■ EXCERTO CITADO ■
******

Eles disseram que só nos poderiam arranjar bifes de vaca com batatas fritas. Acabámos de jantar, saímos e pensámos em pernoitar ali no parque, dentro dos automóveis. Passado meia hora, quando já quase todos pegavam no sono, fomos surpreendidos por um Jeep Land Rover que transportava 23 homens fardados e armados com armas de guerra. Saltaram do Jeep, dispararam umas rajadas de HK 45 e cercaram-nos os carros. Eu notei logo na farda e pelo crachá que estava na boina e na porta divisas, que eram militares da UNITA, saudei-os com um: -Boa noite irmão. Ele cumprimentou-me e perguntou-me se éramos irmãos.
Eu respondi-lhe que era irmão e, levantando o tapete do automóvel tirei o meu cartão de militante da UNITA. Ele virou-se para o resto dos companheiros e disse: -Tenham calma que estes são nossos apoiantes, este senhor é nosso militante.
Então, depois de conversarem connosco, aconselharam-nos a não pernoitar ali visto que nessa tarde tinha havido, ali, confrontos entre a UNITA e o MPLA. Nos arredores estavam muitos mortos e havia alguns escondidos com sede de matar. Também nos aconselharam a seguir para Nova Lisboa porque para o lado de Luanda poderíamos correr perigo. Ainda nesse lugar, enquanto conversávamos e trocávamos impressões com esses militares, que considerávamos nossos protectores, apareceu, vindo do escuro não se sabe de onde, um jovem, negro, que aparentava ter entre 25 e 30 anos, não me apercebi se estava embriagado ou se era algum dos que esteve envolvido nos tais confrontos que decorreram naquela zona. Dirigindo-se a um dos militares cumprimentou-o, estendeu-lhe a mão e disse:
-Boa noite camaradas – O militar, da UNITA, ao ouvir a palavra camarada, agarrou-lhe nos colarinhos, arrastou-o até junto do Jeep e de seguida espetou-lhe um pontapé nos testículos e disse: –Volta lá a dizer isso!

******

■ O QUE SE PEDE ■
A: No relato, que três coisas fizeram os homens fardados logo que chegaram no Jeep?
B: Escreva a continuação do relato, começando logo depois da última frase apresentada.

Registos de um conjunto de dados:
******

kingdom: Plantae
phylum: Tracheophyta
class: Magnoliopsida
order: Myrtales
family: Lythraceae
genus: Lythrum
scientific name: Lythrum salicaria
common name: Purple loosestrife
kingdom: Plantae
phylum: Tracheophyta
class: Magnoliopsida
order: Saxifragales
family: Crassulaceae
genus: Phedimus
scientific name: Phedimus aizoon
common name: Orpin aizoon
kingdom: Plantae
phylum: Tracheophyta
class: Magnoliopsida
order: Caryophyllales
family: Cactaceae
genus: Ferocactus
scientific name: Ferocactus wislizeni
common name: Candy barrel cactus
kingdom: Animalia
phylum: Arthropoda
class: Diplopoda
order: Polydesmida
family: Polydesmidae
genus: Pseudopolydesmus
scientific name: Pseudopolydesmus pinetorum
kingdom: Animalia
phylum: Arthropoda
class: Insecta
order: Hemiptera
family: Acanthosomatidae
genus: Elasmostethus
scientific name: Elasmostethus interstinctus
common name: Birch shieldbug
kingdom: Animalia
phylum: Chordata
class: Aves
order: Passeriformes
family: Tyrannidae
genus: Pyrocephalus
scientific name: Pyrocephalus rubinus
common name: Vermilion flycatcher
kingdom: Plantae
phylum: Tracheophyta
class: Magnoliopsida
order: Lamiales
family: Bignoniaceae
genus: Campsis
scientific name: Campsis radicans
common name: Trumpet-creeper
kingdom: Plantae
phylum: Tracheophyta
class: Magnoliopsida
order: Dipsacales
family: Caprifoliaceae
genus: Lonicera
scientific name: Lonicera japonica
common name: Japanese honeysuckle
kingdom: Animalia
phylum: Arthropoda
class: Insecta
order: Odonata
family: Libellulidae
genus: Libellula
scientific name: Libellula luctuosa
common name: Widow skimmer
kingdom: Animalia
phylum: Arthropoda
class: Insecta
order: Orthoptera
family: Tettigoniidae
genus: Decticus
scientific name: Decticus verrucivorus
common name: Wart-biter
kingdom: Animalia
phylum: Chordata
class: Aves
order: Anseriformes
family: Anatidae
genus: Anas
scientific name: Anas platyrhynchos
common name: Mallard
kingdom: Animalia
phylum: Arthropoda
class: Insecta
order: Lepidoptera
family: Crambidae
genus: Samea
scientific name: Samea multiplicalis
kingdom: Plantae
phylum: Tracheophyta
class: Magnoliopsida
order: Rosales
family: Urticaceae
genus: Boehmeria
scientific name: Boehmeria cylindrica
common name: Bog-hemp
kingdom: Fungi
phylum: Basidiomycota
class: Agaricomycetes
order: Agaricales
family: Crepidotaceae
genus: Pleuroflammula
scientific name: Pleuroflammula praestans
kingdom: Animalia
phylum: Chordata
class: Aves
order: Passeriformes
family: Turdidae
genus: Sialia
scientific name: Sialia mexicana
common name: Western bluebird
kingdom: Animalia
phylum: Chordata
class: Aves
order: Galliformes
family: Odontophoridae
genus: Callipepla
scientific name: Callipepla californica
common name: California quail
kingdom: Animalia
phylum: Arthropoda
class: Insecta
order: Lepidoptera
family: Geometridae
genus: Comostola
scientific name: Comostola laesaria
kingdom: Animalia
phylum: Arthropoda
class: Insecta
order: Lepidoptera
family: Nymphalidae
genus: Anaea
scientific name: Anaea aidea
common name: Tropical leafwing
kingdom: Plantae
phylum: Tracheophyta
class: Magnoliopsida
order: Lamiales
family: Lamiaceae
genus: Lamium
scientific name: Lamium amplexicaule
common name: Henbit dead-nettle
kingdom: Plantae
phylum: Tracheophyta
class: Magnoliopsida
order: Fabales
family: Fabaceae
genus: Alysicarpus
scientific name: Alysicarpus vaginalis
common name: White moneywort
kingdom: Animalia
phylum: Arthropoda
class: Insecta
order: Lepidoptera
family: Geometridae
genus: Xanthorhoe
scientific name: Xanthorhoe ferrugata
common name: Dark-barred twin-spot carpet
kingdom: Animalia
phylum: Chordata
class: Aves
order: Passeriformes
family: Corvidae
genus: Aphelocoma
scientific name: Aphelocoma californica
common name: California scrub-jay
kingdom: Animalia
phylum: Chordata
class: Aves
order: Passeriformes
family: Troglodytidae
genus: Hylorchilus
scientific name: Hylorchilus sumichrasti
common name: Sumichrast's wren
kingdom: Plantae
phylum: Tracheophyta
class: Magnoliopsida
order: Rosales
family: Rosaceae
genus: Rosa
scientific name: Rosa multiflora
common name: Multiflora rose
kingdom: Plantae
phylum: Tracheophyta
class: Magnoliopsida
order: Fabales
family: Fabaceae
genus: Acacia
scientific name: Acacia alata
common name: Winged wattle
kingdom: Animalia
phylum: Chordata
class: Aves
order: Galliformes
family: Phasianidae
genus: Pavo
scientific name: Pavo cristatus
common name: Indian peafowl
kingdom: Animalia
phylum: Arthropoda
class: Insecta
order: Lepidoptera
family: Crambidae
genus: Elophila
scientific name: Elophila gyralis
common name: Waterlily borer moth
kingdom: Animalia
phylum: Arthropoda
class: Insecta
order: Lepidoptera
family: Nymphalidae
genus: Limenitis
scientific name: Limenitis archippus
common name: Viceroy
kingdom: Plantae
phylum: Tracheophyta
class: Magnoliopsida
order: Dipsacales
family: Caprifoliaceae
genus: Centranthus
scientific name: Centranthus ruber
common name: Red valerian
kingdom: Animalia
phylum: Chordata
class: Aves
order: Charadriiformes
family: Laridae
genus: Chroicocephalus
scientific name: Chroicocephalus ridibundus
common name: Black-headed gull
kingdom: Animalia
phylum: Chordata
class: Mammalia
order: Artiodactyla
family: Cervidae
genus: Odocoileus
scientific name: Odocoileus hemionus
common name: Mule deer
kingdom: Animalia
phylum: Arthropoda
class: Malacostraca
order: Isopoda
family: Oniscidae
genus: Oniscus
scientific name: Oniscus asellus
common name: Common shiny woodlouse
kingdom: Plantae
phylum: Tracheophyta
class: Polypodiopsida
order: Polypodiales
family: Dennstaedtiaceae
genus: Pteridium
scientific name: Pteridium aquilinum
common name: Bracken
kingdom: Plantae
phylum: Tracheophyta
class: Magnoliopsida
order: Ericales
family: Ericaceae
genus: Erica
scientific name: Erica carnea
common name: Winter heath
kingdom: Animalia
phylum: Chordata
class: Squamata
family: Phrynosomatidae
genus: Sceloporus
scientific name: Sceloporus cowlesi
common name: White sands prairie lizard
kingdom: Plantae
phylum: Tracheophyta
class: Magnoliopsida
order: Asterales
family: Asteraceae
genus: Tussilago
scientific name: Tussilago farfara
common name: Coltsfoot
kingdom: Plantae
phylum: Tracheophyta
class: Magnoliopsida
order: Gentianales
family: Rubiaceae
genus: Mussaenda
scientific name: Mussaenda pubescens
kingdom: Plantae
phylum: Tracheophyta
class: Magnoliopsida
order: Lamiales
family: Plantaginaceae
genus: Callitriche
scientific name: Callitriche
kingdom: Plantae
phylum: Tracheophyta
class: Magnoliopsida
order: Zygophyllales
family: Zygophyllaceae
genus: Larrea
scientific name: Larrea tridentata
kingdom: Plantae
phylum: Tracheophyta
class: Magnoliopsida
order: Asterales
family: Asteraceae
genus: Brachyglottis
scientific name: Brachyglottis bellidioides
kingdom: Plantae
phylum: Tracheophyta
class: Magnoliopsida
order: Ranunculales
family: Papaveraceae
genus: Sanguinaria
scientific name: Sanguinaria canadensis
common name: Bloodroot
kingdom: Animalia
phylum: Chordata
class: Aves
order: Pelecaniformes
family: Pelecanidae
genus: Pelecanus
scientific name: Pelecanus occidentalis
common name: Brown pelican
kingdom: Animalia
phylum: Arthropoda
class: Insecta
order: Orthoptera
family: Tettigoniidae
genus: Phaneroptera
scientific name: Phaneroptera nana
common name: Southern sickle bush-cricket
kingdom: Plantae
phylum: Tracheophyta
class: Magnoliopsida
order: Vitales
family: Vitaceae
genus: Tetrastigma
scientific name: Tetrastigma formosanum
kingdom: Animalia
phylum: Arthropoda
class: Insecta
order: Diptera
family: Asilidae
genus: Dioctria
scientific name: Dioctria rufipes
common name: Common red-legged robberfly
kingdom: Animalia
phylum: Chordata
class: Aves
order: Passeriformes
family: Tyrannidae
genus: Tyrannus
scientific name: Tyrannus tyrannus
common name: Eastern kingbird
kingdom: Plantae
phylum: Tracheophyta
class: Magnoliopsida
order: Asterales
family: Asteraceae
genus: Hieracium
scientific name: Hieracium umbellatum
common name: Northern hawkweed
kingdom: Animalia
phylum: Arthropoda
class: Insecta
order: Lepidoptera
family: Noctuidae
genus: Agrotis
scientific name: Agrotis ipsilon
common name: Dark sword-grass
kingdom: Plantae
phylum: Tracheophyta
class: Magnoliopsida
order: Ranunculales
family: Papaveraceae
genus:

******

■ RESULTADOS ■
A: Saltaram do Jeep, dispararam umas rajadas de HK 45 e cercaram os carros.

B:
O Jovem repetiu, “camarada” e o militar levantou-o, encostou-o ao Jeep, espetou-lhe a baioneta na barriga e logo de seguida deu-lhe um tiro.
Era assim, os da UNITA não admitiam a palavra, “camarada”, pois ela era sinónimo de comunismo, União Soviética e Cuba de Fidél de Castro.
Voltámos para trás, uns sete quilómetros e fomos pedir aos donos de uma fazenda que nos arranjassem ali um sítio para dormir.
No dia seguinte partimos, e ao despedir-nos dos donos da fazenda, eles com as lágrimas nos olhos disseram-nos: - Hoje são vocês, amanhã seremos nós! - Abraçámo-nos e seguimos rumo à vila da Quibala para lá esperarmos pela caravana que vinha da Gabéla.
Ao chegarmos à Quibala, ficámos aterrorizados com o que encontramos. Logo à entrada, vimos as casas dos negros todas queimadas, algumas ainda a deitar fumo. Havia, cães, porcos e pessoas mortas junto ao que restava dessas casas. Entrámos na pequena vila. As bombas de gasolina tinham desaparecido. No chão havia um grande buraco provocado por morteiros 81, lojas e casas rebentadas por morteiros e balas. Já não havia nada a funcionar e a população desaparecera. Ainda tentámos comprar pão mas nada havia. A minha mãe, irmãs e outras senhoras que nos acompanhavam, tentaram ir atrás dum armazém, fazer as necessidades fisiológicas, mas fugiram para junto de nós apavoradas com o que tinham encontrado: centenas de mortos, de raça negra, ali estavam amontoadas uns por cima de outros, uns à civil, outros envergando fardas de militares dos três partidos.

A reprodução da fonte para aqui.